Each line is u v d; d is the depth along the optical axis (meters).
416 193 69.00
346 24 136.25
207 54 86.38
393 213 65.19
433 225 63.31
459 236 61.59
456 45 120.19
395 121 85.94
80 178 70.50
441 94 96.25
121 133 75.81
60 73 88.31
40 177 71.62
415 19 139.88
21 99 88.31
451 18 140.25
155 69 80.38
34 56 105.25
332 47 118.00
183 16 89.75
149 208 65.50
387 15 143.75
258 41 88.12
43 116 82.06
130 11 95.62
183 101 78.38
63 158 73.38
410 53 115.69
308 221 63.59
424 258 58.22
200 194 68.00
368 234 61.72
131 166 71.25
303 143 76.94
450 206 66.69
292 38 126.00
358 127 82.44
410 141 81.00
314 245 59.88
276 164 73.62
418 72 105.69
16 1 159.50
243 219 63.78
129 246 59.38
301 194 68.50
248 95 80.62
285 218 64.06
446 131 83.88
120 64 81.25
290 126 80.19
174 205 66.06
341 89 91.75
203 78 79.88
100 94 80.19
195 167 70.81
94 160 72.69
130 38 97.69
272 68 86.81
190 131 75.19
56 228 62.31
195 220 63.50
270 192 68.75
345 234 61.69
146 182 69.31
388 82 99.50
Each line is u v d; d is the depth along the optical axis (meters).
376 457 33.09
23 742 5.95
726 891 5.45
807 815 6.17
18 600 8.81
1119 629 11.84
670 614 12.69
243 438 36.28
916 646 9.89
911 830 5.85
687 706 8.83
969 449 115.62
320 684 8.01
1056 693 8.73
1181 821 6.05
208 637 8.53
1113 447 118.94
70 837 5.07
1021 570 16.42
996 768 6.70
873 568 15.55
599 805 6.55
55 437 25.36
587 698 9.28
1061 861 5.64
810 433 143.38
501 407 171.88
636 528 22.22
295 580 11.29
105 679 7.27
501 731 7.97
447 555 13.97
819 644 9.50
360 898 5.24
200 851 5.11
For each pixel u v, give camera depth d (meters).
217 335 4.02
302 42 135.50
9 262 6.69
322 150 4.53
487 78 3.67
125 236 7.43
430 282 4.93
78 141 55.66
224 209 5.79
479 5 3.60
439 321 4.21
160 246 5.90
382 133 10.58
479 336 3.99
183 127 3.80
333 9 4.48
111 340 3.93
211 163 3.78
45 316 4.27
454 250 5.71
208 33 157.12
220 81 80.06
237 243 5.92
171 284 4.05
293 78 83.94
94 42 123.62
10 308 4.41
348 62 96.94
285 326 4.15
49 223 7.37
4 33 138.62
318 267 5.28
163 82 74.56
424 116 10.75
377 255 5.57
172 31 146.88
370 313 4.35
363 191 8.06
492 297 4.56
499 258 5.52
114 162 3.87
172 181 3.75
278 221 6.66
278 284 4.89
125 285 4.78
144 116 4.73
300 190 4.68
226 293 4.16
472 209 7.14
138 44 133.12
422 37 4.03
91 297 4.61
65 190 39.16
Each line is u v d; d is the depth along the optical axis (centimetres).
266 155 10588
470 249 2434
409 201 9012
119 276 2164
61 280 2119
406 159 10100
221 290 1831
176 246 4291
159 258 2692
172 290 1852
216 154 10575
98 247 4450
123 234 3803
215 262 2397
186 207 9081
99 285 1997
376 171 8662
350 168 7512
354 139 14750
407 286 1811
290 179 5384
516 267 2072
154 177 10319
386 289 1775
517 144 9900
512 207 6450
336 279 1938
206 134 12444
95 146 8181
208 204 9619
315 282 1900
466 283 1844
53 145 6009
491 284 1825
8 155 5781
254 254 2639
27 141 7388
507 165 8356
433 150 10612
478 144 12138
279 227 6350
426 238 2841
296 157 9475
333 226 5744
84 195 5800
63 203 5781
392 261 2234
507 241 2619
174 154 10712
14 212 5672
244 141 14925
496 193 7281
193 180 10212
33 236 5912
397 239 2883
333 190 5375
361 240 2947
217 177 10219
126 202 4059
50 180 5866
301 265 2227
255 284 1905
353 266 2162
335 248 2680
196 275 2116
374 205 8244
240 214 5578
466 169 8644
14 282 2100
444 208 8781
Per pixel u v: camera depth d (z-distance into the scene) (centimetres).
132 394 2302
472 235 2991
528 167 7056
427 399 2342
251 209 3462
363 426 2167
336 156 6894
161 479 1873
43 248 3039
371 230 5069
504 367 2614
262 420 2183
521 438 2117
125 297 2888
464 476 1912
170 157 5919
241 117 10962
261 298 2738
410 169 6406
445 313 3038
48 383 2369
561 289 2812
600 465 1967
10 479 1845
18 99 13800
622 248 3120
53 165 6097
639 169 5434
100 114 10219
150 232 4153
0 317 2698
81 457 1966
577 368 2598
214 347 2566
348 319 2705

---

▶ _TASK BRIEF_:
Output exactly the lines of the data that run from the one containing "221 290 1831" to the very last line, and no others.

▶ _ANSWER AREA_:
221 290 1831
176 246 4291
159 258 2692
172 290 1852
216 154 10575
98 247 4450
123 234 3803
215 262 2397
186 207 9081
99 285 1997
376 171 8662
350 168 7512
354 139 14750
407 286 1811
290 179 5384
516 267 2072
154 177 10319
386 289 1775
517 144 9900
512 207 6450
336 279 1938
206 134 12444
95 146 8181
208 204 9619
315 282 1900
466 283 1844
53 145 6009
491 284 1825
8 155 5781
254 254 2639
27 141 7388
507 165 8356
433 150 10612
478 144 12138
279 227 6350
426 238 2841
296 157 9475
333 226 5744
84 195 5800
63 203 5781
392 261 2234
507 241 2619
174 154 10712
14 212 5672
244 141 14925
496 193 7281
193 180 10212
33 236 5912
397 239 2883
333 190 5375
361 240 2947
217 177 10219
126 202 4059
50 180 5866
301 265 2227
255 284 1905
353 266 2162
335 248 2680
196 275 2116
374 205 8244
240 214 5578
466 169 8644
14 282 2100
444 208 8781
Per pixel u v: camera depth d (z-distance into the scene) (centimetres).
132 394 2302
472 235 2991
528 167 7056
427 399 2342
251 209 3462
363 426 2167
336 156 6894
161 479 1873
43 248 3039
371 230 5069
504 367 2614
262 420 2183
521 438 2117
125 297 2888
464 476 1912
170 157 5919
241 117 10962
261 298 2738
410 169 6406
445 313 3038
48 383 2369
561 289 2812
600 465 1967
10 479 1845
18 99 13800
622 248 3120
53 165 6097
639 169 5434
100 114 10219
150 232 4153
0 317 2698
81 457 1966
577 368 2598
214 347 2566
348 319 2705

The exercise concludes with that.